Stock Markets May 31, 2026 12:48 AM

All 11 Victims Recovered After White Liquor Tank Implosion at Washington Paper Plant

Search concludes after indoor debris cleared and drone scans; tests confirm river contamination but no detected negative impacts to air or municipal drinking water

By Sofia Navarro

Officials confirmed on May 30 that recovery teams have located the bodies of all nine people who had been missing following the implosion of a chemical storage tank at a Nippon Dynawave Packaging facility, bringing the death toll to 11. The tank, which held roughly 900,000 gallons of a sodium hydroxide and sodium sulfide solution used in pulp production, ruptured earlier in the week. Authorities reported tests showed contamination reached the nearby Columbia River, but no adverse impacts were detected in air quality measurements or in the city of Longview's drinking water.

All 11 Victims Recovered After White Liquor Tank Implosion at Washington Paper Plant

Key Points

  • Eleven fatalities confirmed after a chemical storage tank imploded at a Nippon Dynawave Packaging facility; nine previously missing bodies were recovered during search operations.
  • The ruptured tank contained about 900,000 gallons (3.4 million liters) of white liquor - a sodium hydroxide and sodium sulfide solution used in making paper pulp - and tests confirmed contamination reached the Columbia River.
  • Officials reported no detected negative health impacts from air quality measurements or the city of Longview’s drinking water; corporate ownership ties the Longview plant to Nippon Paper Industries, acquired from Weyerhaeuser for $225 million and established as a wholly owned subsidiary in 2016.

May 30 - Recovery crews have completed the search for missing workers after a chemical tank ruptured at a packaging plant in Washington state, bringing the confirmed fatalities to 11, officials said on Saturday.

Two deaths were reported immediately after the incident, and crews continued to search for the remaining missing people over the following days. Cowlitz 2 Fire & Rescue’s deputy chief, Kurt Stitch, said teams worked through debris inside the facility and deployed drones to inspect the outer areas of the site as the operation progressed.

The failure involved a storage tank that contained approximately 900,000 gallons (3.4 million liters) of what officials identified as "white liquor" - a chemical mixture of sodium hydroxide and sodium sulfide that is used in the manufacture of paper pulp.

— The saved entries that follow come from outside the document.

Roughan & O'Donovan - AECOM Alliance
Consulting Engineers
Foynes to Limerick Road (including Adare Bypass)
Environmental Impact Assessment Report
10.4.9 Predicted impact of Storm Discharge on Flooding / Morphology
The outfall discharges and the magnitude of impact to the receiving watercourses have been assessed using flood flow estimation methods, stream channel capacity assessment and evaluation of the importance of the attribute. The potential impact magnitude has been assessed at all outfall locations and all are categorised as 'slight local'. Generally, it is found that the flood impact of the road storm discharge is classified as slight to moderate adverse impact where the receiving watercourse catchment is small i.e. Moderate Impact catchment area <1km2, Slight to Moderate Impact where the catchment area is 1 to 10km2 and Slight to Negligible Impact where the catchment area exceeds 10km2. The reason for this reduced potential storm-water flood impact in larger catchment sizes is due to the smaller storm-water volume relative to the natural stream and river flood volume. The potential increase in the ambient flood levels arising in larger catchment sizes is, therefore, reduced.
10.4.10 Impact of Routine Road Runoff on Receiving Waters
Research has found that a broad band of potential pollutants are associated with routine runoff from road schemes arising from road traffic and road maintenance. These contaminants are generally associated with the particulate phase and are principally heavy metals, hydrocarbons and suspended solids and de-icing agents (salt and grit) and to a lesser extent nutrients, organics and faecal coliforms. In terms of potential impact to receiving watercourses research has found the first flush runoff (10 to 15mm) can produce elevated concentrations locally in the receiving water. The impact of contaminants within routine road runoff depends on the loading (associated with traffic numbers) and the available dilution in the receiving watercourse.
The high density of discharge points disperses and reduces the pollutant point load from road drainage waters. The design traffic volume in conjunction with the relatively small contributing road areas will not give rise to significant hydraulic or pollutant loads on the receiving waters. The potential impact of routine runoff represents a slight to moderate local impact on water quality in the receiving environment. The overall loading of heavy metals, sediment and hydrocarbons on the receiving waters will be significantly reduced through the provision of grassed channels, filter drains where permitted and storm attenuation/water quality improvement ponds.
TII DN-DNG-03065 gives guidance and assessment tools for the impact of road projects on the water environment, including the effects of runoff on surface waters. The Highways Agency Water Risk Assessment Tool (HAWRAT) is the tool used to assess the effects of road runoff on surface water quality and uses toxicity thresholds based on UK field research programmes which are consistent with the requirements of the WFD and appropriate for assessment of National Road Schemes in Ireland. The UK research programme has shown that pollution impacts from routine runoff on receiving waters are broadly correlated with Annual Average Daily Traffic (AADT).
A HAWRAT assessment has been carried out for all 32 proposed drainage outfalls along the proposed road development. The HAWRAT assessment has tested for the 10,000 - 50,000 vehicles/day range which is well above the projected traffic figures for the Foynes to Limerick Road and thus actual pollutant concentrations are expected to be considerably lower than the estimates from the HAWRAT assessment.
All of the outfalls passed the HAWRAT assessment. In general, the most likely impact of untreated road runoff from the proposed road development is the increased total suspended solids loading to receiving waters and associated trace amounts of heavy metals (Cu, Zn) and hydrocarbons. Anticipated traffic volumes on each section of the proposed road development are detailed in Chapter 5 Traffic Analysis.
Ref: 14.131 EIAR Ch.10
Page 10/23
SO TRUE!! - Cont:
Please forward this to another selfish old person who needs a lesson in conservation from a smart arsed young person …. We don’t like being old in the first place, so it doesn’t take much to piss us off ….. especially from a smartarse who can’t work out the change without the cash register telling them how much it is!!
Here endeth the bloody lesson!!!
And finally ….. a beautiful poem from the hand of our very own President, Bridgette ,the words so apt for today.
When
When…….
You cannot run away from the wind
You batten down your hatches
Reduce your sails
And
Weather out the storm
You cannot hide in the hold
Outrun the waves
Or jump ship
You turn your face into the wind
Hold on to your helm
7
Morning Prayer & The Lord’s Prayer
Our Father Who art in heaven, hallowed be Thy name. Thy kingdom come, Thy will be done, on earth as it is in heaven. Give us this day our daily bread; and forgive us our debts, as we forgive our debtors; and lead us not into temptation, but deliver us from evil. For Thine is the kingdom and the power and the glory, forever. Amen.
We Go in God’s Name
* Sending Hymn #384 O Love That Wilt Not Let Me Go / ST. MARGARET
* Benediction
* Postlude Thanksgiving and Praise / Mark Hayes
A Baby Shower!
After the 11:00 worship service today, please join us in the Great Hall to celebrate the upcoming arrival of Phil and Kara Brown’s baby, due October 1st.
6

Tests conducted after the rupture confirmed that contamination reached the nearby Columbia River, according to officials. At the same time, those officials said no "negative health impacts" had been observed in air quality testing or in the drinking water supplied to the city of Longview.

The tank imploded at a facility operated by Nippon Dynawave Packaging. Nippon Paper Industries, which is Japan’s second-largest paper manufacturer by sales, bought the Longview plant from Seattle-based timber company Weyerhaeuser for $225 million and established Nippon Dynawave Packaging as a wholly owned subsidiary in 2016.

Market information included with the incident report showed a share price snapshot for Nippon Paper Industries under the code 3863, indicating a close at 1,259.00 JPY, a decline of 108.0 JPY, or 7.90 percent, on a reported close of 29/05.

Officials have not reported any detected negative effects to public health from the tests performed to date, but the confirmation that chemical contamination entered the Columbia River underscores an ongoing environmental and operational concern for the plant and local authorities. The recovery work and subsequent testing indicate a multifaceted response involving on-site debris removal, aerial inspection, and environmental monitoring.

No further specifics were provided about the identities of the victims, the cause of the tank’s implosion, or any timeline for the plant’s future operations. Authorities described the recovery as complete once the nine missing people were found and the total of 11 fatalities was confirmed.


Summary

All nine previously missing people have been recovered following a chemical tank implosion at a Nippon Dynawave Packaging facility in Washington, bringing the confirmed deaths to 11. The tank held about 900,000 gallons of white liquor used in pulp production. Tests found contamination had entered the Columbia River, but officials reported no negative health impacts on air or Longview’s drinking water.

Risks

  • Environmental contamination risk - tests confirmed chemical entry into the Columbia River, posing potential ecosystem and downstream water-quality concerns for the region (impacts on the environment and water management sectors).
  • Operational and reputational risk for the plant operator and parent company following a fatal industrial accident and confirmed contamination (impacts on paper manufacturing and industrial operations sectors).